(Action item)
Reproduce the entries from their first line up to and including the line with "RESTEZ CONNECTÉS". Leave out everything after it.

(Data for this task)
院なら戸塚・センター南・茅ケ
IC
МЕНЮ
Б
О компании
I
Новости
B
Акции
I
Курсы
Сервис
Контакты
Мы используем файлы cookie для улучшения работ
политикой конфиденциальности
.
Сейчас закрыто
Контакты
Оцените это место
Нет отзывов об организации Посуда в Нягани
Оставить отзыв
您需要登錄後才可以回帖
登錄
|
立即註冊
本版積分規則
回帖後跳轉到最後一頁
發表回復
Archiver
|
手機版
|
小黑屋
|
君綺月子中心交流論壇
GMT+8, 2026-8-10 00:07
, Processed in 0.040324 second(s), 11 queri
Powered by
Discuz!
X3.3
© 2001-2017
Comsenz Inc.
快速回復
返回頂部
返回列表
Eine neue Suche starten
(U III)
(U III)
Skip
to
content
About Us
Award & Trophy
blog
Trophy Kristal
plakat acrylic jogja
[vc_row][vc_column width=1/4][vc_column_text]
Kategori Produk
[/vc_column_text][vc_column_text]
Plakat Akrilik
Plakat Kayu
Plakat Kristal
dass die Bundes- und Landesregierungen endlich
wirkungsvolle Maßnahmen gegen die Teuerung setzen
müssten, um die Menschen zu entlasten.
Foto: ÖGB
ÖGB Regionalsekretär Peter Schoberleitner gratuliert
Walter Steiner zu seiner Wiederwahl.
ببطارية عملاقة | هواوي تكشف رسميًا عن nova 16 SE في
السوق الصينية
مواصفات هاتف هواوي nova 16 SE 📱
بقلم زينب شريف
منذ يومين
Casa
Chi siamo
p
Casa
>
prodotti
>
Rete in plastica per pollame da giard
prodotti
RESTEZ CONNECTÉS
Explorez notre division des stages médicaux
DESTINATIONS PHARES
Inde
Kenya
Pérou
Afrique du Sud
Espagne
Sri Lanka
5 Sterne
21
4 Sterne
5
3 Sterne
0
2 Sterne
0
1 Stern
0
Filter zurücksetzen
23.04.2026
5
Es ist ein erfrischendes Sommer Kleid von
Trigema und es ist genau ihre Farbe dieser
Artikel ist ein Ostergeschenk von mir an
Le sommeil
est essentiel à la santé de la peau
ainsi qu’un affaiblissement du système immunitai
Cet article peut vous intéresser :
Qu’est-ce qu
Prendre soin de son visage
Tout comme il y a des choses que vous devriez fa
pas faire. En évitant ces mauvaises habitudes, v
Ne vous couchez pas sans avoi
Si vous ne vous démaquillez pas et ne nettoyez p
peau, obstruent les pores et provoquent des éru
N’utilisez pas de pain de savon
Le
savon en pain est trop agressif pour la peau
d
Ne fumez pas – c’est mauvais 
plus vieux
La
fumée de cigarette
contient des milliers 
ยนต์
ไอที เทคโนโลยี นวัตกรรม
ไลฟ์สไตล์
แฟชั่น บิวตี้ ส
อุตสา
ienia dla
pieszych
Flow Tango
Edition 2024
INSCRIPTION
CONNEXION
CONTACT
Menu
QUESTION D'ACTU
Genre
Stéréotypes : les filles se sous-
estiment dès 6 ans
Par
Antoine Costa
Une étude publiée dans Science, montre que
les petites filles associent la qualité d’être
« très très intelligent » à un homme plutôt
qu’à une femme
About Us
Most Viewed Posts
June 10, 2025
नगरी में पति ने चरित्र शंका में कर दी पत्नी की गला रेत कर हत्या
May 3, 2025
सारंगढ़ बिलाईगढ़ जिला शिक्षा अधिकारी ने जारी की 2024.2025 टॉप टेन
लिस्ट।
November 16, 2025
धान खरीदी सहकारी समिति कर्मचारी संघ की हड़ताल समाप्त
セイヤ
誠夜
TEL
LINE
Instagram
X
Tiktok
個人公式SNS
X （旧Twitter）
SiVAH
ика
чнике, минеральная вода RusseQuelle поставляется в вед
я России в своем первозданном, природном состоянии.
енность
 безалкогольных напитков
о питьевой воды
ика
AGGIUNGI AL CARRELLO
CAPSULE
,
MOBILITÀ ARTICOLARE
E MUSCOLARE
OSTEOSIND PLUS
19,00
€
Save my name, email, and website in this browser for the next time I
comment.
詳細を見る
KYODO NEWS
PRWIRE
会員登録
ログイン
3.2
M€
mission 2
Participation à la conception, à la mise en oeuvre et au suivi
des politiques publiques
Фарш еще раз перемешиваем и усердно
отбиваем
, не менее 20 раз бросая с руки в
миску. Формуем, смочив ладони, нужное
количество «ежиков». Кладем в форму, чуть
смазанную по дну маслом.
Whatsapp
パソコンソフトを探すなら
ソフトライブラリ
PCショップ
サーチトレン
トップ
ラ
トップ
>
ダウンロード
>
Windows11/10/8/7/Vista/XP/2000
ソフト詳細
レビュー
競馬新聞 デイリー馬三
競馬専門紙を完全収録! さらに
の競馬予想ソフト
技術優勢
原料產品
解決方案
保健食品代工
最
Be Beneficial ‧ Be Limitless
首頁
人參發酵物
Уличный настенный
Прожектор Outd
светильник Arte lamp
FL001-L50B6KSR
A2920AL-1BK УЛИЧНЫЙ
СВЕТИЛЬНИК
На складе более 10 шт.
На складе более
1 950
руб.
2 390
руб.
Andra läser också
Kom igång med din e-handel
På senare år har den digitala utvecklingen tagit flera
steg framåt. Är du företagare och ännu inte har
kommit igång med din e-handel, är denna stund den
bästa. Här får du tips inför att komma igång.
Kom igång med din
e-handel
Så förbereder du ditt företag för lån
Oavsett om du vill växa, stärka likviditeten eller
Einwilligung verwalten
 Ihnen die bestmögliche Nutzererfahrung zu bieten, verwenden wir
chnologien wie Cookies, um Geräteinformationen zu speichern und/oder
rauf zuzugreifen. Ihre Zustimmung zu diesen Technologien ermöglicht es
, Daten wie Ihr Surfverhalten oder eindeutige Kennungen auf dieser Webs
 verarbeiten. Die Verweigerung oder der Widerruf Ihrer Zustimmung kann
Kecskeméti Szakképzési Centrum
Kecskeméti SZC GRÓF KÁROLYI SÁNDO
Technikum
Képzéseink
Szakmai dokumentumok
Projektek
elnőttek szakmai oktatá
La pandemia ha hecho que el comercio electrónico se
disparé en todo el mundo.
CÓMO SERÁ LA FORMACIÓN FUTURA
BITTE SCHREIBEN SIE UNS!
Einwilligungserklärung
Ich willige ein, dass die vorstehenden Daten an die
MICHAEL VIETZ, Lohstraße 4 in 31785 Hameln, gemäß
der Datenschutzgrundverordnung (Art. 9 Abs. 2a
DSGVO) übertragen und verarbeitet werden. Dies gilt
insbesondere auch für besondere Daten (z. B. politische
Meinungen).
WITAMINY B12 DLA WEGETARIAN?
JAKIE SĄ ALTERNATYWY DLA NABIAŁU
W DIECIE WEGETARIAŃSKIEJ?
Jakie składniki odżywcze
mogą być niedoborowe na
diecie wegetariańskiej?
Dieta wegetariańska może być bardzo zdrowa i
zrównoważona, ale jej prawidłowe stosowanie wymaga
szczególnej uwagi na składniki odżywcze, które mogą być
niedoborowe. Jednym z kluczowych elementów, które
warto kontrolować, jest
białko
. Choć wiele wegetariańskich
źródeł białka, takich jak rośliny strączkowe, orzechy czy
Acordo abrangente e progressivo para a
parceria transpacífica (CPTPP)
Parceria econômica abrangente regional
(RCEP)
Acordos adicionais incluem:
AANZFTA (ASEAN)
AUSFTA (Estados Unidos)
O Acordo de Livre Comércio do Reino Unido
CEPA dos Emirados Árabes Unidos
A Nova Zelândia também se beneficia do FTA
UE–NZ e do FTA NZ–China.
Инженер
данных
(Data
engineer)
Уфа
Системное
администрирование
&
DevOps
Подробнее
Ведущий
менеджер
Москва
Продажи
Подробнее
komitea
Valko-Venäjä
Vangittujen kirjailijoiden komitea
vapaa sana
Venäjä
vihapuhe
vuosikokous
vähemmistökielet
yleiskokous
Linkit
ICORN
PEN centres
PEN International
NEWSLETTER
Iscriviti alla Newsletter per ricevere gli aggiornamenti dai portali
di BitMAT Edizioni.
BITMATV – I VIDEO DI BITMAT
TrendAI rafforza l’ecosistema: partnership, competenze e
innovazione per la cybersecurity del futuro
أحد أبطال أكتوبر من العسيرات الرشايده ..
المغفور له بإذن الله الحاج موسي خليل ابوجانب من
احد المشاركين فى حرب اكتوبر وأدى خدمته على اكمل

(Written reply)
院なら戸塚・センター南・茅ケ
IC
МЕНЮ
Б
О компании
I
Новости
B
Акции
I
Курсы
Сервис
Контакты
Мы используем файлы cookie для улучшения работ
политикой конфиденциальности
.
Сейчас закрыто
Контакты
Оцените это место
Нет отзывов об организации Посуда в Нягани
Оставить отзыв
您需要登錄後才可以回帖
登錄
|
立即註冊
本版積分規則
回帖後跳轉到最後一頁
發表回復
Archiver
|
手機版
|
小黑屋
|
君綺月子中心交流論壇
GMT+8, 2026-8-10 00:07
, Processed in 0.040324 second(s), 11 queri
Powered by
Discuz!
X3.3
© 2001-2017
Comsenz Inc.
快速回復
返回頂部
返回列表
Eine neue Suche starten
(U III)
(U III)
Skip
to
content
About Us
Award & Trophy
blog
Trophy Kristal
plakat acrylic jogja
[vc_row][vc_column width=1/4][vc_column_text]
Kategori Produk
[/vc_column_text][vc_column_text]
Plakat Akrilik
Plakat Kayu
Plakat Kristal
dass die Bundes- und Landesregierungen endlich
wirkungsvolle Maßnahmen gegen die Teuerung setzen
müssten, um die Menschen zu entlasten.
Foto: ÖGB
ÖGB Regionalsekretär Peter Schoberleitner gratuliert
Walter Steiner zu seiner Wiederwahl.
ببطارية عملاقة | هواوي تكشف رسميًا عن nova 16 SE في
السوق الصينية
مواصفات هاتف هواوي nova 16 SE 📱
بقلم زينب شريف
منذ يومين
Casa
Chi siamo
p
Casa
>
prodotti
>
Rete in plastica per pollame da giard
prodotti
RESTEZ CONNECTÉS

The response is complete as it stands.